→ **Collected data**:
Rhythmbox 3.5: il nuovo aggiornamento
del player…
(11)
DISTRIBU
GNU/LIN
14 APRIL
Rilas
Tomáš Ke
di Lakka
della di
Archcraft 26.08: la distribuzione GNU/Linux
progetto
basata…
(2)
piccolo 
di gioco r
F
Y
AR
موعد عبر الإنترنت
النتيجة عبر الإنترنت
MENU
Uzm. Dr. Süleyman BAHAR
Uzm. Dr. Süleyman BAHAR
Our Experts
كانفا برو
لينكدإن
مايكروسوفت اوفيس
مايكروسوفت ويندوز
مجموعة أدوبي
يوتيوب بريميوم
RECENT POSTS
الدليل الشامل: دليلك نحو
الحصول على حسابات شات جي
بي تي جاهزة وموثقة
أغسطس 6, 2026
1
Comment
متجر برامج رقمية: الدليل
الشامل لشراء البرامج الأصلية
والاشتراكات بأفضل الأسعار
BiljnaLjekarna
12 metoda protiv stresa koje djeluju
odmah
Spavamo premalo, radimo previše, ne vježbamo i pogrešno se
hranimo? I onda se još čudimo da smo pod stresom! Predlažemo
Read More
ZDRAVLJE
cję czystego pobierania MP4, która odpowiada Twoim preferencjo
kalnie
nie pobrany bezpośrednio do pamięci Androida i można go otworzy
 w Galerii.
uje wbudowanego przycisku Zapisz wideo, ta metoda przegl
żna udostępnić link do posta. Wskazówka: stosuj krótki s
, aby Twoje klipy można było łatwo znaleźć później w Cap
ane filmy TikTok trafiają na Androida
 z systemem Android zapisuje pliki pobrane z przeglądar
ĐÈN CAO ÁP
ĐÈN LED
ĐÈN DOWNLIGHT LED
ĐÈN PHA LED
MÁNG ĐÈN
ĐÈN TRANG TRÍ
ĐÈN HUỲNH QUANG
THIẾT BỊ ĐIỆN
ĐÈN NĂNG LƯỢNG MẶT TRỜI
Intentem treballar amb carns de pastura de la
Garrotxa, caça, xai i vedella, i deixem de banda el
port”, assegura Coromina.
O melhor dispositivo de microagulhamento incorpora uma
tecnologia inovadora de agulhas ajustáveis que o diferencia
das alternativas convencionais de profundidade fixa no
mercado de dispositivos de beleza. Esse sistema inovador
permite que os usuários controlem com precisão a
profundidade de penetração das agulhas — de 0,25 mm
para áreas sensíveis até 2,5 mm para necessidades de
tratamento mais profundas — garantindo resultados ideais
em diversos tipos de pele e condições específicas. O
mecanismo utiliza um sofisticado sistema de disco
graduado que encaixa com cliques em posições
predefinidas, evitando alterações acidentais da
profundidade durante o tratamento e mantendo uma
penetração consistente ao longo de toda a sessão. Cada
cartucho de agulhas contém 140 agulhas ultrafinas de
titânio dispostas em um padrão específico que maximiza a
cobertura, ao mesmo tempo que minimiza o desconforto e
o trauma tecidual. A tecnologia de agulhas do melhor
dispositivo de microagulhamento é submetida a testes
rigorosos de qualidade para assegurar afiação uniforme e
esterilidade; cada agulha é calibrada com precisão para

→ **REQUIRED WORK**:
Locate each line in the records that contains the word "tratamento" and copy those lines.

→ **SOLUTION**:
tratamento mais profundas — garantindo resultados ideais
profundidade durante o tratamento e mantendo uma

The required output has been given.